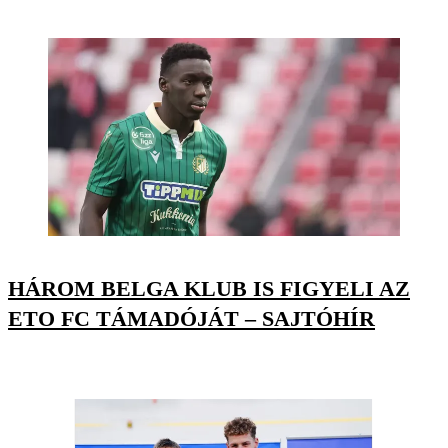
HÁROM BELGA KLUB IS FIGYELI AZ
ETO FC TÁMADÓJÁT – SAJTÓHÍR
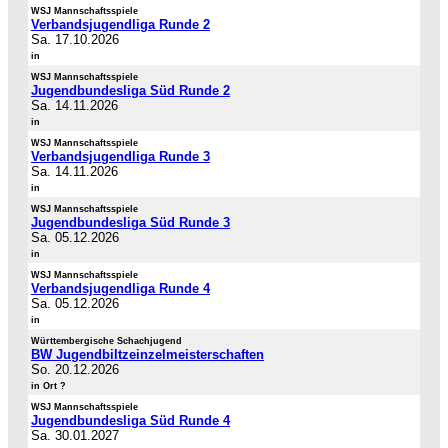
WSJ Mannschaftsspiele
Verbandsjugendliga Runde 2
Sa. 17.10.2026
in
WSJ Mannschaftsspiele
Jugendbundesliga Süd Runde 2
Sa. 14.11.2026
in
WSJ Mannschaftsspiele
Verbandsjugendliga Runde 3
Sa. 14.11.2026
in
WSJ Mannschaftsspiele
Jugendbundesliga Süd Runde 3
Sa. 05.12.2026
in
WSJ Mannschaftsspiele
Verbandsjugendliga Runde 4
Sa. 05.12.2026
in
Württembergische Schachjugend
BW Jugendbiltzeinzelmeisterschaften
So. 20.12.2026
in Ort ?
WSJ Mannschaftsspiele
Jugendbundesliga Süd Runde 4
Sa. 30.01.2027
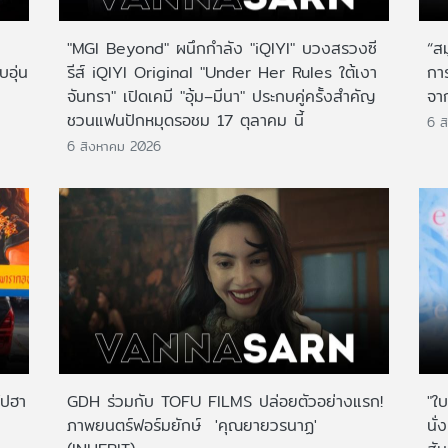
"MGI Beyond" ผนึกกำลัง "iQIYI" บวงสรวงซี
“ส
บอุ่น
รีส์ iQIYI Original "Under Her Rules ใต้เงา
กา
จันทรา" เปิดเคมี "อุ้ม–มีนา" ประกบคู่ครั้งสำคัญ
จาก
ชวนแฟนปักหมุดรอชม 17 ตุลาคม นี้
6 ส
6 สิงหาคม 2026
ไปฮา
GDH ร่วมกับ TOFU FILMS ปล่อยตัวอย่างแรก!
"ใบ
ภาพยนตร์ฟอร์มยักษ์ 'คุณยายวรนาฏ'
นั่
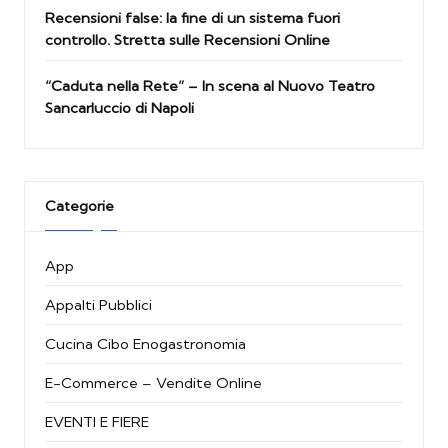
Recensioni false: la fine di un sistema fuori
controllo. Stretta sulle Recensioni Online
“Caduta nella Rete” – In scena al Nuovo Teatro
Sancarluccio di Napoli
Categorie
App
Appalti Pubblici
Cucina Cibo Enogastronomia
E-Commerce – Vendite Online
EVENTI E FIERE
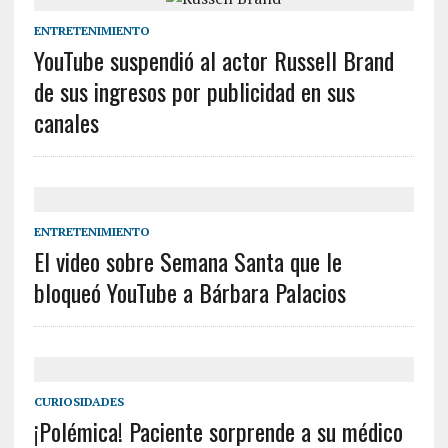
ENTRETENIMIENTO
YouTube suspendió al actor Russell Brand
de sus ingresos por publicidad en sus
canales
ENTRETENIMIENTO
El video sobre Semana Santa que le
bloqueó YouTube a Bárbara Palacios
CURIOSIDADES
¡Polémica! Paciente sorprende a su médico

* * * * * * *

Switch "Runde" to "Round" wherever it occurs in the records above, and write out all their text lines again with nothing else changed. Leave the pictures out of your answer.

HÁROM BELGA KLUB IS FIGYELI AZ
ETO FC TÁMADÓJÁT – SAJTÓHÍR
WSJ Mannschaftsspiele
Verbandsjugendliga Round 2
Sa. 17.10.2026
in
WSJ Mannschaftsspiele
Jugendbundesliga Süd Round 2
Sa. 14.11.2026
in
WSJ Mannschaftsspiele
Verbandsjugendliga Round 3
Sa. 14.11.2026
in
WSJ Mannschaftsspiele
Jugendbundesliga Süd Round 3
Sa. 05.12.2026
in
WSJ Mannschaftsspiele
Verbandsjugendliga Round 4
Sa. 05.12.2026
in
Württembergische Schachjugend
BW Jugendbiltzeinzelmeisterschaften
So. 20.12.2026
in Ort ?
WSJ Mannschaftsspiele
Jugendbundesliga Süd Round 4
Sa. 30.01.2027
"MGI Beyond" ผนึกกำลัง "iQIYI" บวงสรวงซี
“ส
บอุ่น
รีส์ iQIYI Original "Under Her Rules ใต้เงา
กา
จันทรา" เปิดเคมี "อุ้ม–มีนา" ประกบคู่ครั้งสำคัญ
จาก
ชวนแฟนปักหมุดรอชม 17 ตุลาคม นี้
6 ส
6 สิงหาคม 2026
ไปฮา
GDH ร่วมกับ TOFU FILMS ปล่อยตัวอย่างแรก!
"ใบ
ภาพยนตร์ฟอร์มยักษ์ 'คุณยายวรนาฏ'
นั่
Recensioni false: la fine di un sistema fuori
controllo. Stretta sulle Recensioni Online
“Caduta nella Rete” – In scena al Nuovo Teatro
Sancarluccio di Napoli
Categorie
App
Appalti Pubblici
Cucina Cibo Enogastronomia
E-Commerce – Vendite Online
EVENTI E FIERE
ENTRETENIMIENTO
YouTube suspendió al actor Russell Brand
de sus ingresos por publicidad en sus
canales
ENTRETENIMIENTO
El video sobre Semana Santa que le
bloqueó YouTube a Bárbara Palacios
CURIOSIDADES
¡Polémica! Paciente sorprende a su médico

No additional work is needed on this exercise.